Que puis-je perdre du poids lorsque je mange pour le petit déjeuner? Analyse des sujets populaires sur l'ensemble du réseau au cours des 10 derniers jours
Au cours des 10 derniers jours, des sujets sur une alimentation saine et une perte de poids ont continué d'occuper la liste de recherche chaude, en particulier "What To Eat for Breakfast" est devenu le centre de la discussion à chaud. Cet article combine des discussions populaires et des données scientifiques sur Internet pour compiler un guide structuré pour vous aider à commencer une journée de perte de graisse efficace.
1. 5 meilleurs mots clés pour le petit déjeuner minceur sur l'ensemble du réseau

| Classement | Mots clés | Taux de croissance du volume de recherche | Sujets connexes |
|---|---|---|---|
| 1 | Petit-déjeuner riche en protéines | 218% | Œufs / yaourt grec |
| 2 | Alimentation à faible gi | 175% | Pain d'avoine / de blé entier |
| 3 | Fibre alimentaire | 162% | Graines de chia / avocat |
| 4 | Tasse de flocons de nuit | 148% | Recette paresseuse |
| 5 | Combinaison bulgaricus | 135% | Noix / baies |
2. Les trois principes du petit-déjeuner qui frappe le poids scientifiquement vérifié
1 et 1Protéine d'abord: Des études ont montré que le petit déjeuner avec une teneur en protéines ≥ 20 g peut augmenter le taux métabolique de 30%. Les œufs durs (6g / pièce), le yaourt grec (15g / 100g) ou la poudre de protéine de lactosérum sont recommandés.
2Index glycémique faible: Le choix des aliments avec une valeur gastro-intestinale de moins de 55 peut éviter la sensation de faim causée par les fluctuations de la glycémie. Par exemple: avoine taillée en acier (GI42), pain de seigle (GI50).

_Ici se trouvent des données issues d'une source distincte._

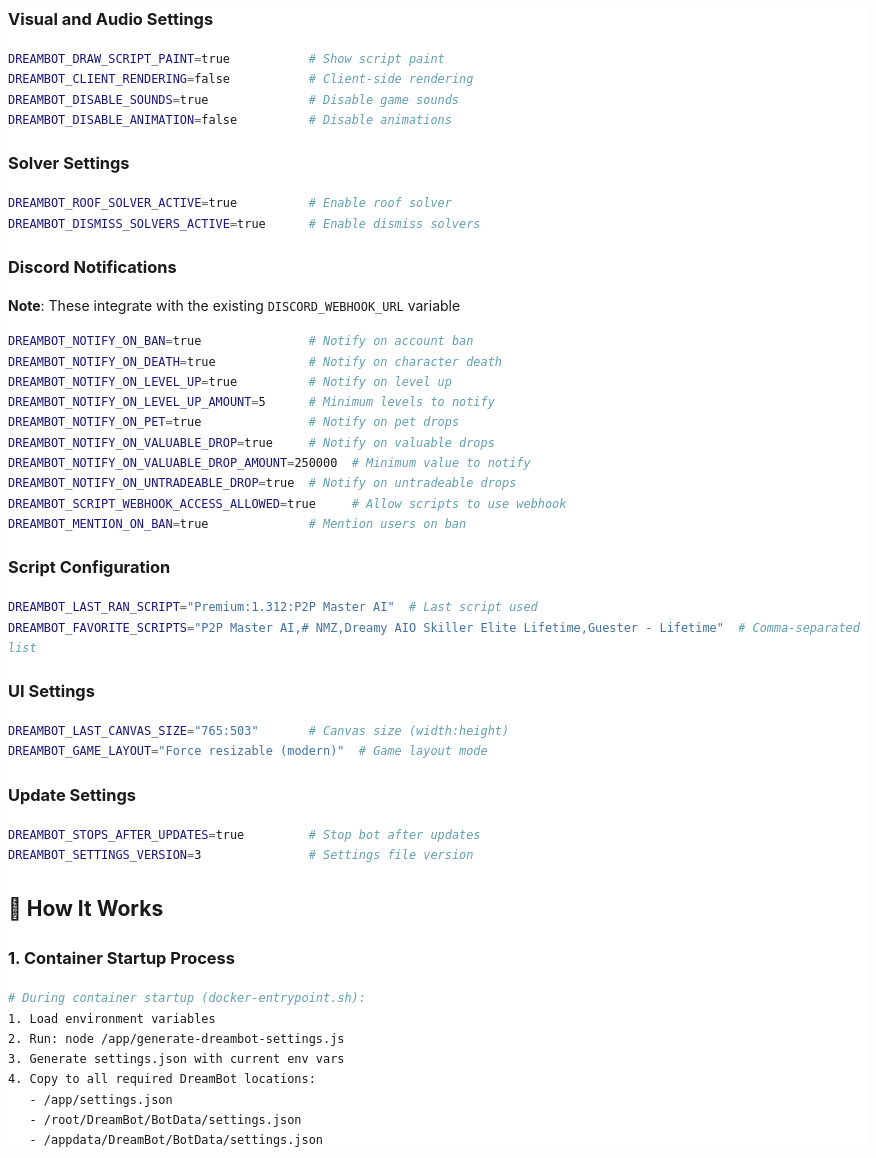 ### Visual and Audio Settings
```bash
DREAMBOT_DRAW_SCRIPT_PAINT=true           # Show script paint
DREAMBOT_CLIENT_RENDERING=false           # Client-side rendering
DREAMBOT_DISABLE_SOUNDS=true              # Disable game sounds
DREAMBOT_DISABLE_ANIMATION=false          # Disable animations
```

### Solver Settings
```bash
DREAMBOT_ROOF_SOLVER_ACTIVE=true          # Enable roof solver
DREAMBOT_DISMISS_SOLVERS_ACTIVE=true      # Enable dismiss solvers
```

### Discord Notifications
**Note**: These integrate with the existing `DISCORD_WEBHOOK_URL` variable
```bash
DREAMBOT_NOTIFY_ON_BAN=true               # Notify on account ban
DREAMBOT_NOTIFY_ON_DEATH=true             # Notify on character death
DREAMBOT_NOTIFY_ON_LEVEL_UP=true          # Notify on level up
DREAMBOT_NOTIFY_ON_LEVEL_UP_AMOUNT=5      # Minimum levels to notify
DREAMBOT_NOTIFY_ON_PET=true               # Notify on pet drops
DREAMBOT_NOTIFY_ON_VALUABLE_DROP=true     # Notify on valuable drops
DREAMBOT_NOTIFY_ON_VALUABLE_DROP_AMOUNT=250000  # Minimum value to notify
DREAMBOT_NOTIFY_ON_UNTRADEABLE_DROP=true  # Notify on untradeable drops
DREAMBOT_SCRIPT_WEBHOOK_ACCESS_ALLOWED=true     # Allow scripts to use webhook
DREAMBOT_MENTION_ON_BAN=true              # Mention users on ban
```

### Script Configuration
```bash
DREAMBOT_LAST_RAN_SCRIPT="Premium:1.312:P2P Master AI"  # Last script used
DREAMBOT_FAVORITE_SCRIPTS="P2P Master AI,# NMZ,Dreamy AIO Skiller Elite Lifetime,Guester - Lifetime"  # Comma-separated list
```

### UI Settings
```bash
DREAMBOT_LAST_CANVAS_SIZE="765:503"       # Canvas size (width:height)
DREAMBOT_GAME_LAYOUT="Force resizable (modern)"  # Game layout mode
```

### Update Settings
```bash
DREAMBOT_STOPS_AFTER_UPDATES=true         # Stop bot after updates
DREAMBOT_SETTINGS_VERSION=3               # Settings file version
```

## 🚀 How It Works

### 1. Container Startup Process
```bash
# During container startup (docker-entrypoint.sh):
1. Load environment variables
2. Run: node /app/generate-dreambot-settings.js
3. Generate settings.json with current env vars
4. Copy to all required DreamBot locations:
   - /app/settings.json
   - /root/DreamBot/BotData/settings.json
   - /appdata/DreamBot/BotData/settings.json
```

3 et 3Correspondance de graisse de haute qualité: 10-15g La graisse saine peut prolonger la plénitude. Amandes (1g / pc), huile de lin (13g / scoop) ou demi-avocat (15g).
3. Comparaison des plans de petit-déjeuner populaires
| taper | Match typique | Calories (kcal) | Index de la plénitude | Temps de préparation |
|---|---|---|---|---|
| Type à haute protéine | Egg au plat et fromage au toit de chaume d'épinards | 320 | ★★★★ ☆ | 8 minutes |
| Type de fibre | Pudding de graines de chia + myrtille | 280 | ★★★ ☆☆ | Besoin de nuit |
| Type composé | Sandwich au blé entier (poitrine de poulet + avocat) | 380 | ★★★★★ | 10 minutes |
4. Rapport pratique des internautes: les 3 façons les plus simples de manger
1 et 1Version de 5 minutes: 250 ml de lait de soja sans sucre (80kcal) + 1 œuf de thé (70kcal) + 1 poignée d'amandes (environ 10, 100 kcal), et la chaleur totale est contrôlée à environ 250kcal.
2Version amicale: 30 g de farine d'avoine instantanée (110kcal) + 1 cuillerée de poudre de protéines (100kcal) + 10 g de noix écrasée (60kcal), brassent-la dans de l'eau chaude.
3 et 3Version d'adaptateur gastrique chinois: 150 g de patates douces cuites à la vapeur (130kcal) + 100 g de yaourt sans sucre (60kcal) + 200 g de légumes bouillis (50kcal), une nouvelle combinaison d'ingrédients traditionnels.
5. Rappel spécial pour les nutritionnistes
• Évitez le piège "pseudo-santé": certains farines d'avoine aux fruits contient en fait jusqu'à 25 g / 100 g de sucre, équivalent à 5 cubes de sucre.
• Temps optimal pour manger: manger dans les 1 heure suivant le lever et le commutateur métabolique peut être activé. L'étude a révélé que les convives consomment 150kcal de plus par jour que les convives après 8h30.
• Doit être accompagné d'eau potable: après avoir bu 300 ml d'eau tiède à jeun le matin, prendre le petit déjeuner peut améliorer l'efficacité de la décomposition des graisses de 18%.
Combinés aux récentes recettes populaires et aux données de recherche scientifique sur les plateformes sociales, les combinaisons de petit-déjeuner qui continuent d'occuper la liste chaude sont conformes à la formule du triangle d'or de "protéine + fibre + graisse saine". N'oubliez pas que le meilleur petit-déjeuner devrait vous garder ancré modéré le matin (appétissant 3-4 heures après un repas), plutôt que d'avoir faim immédiatement ou d'avoir l'appétit tout au long de la journée.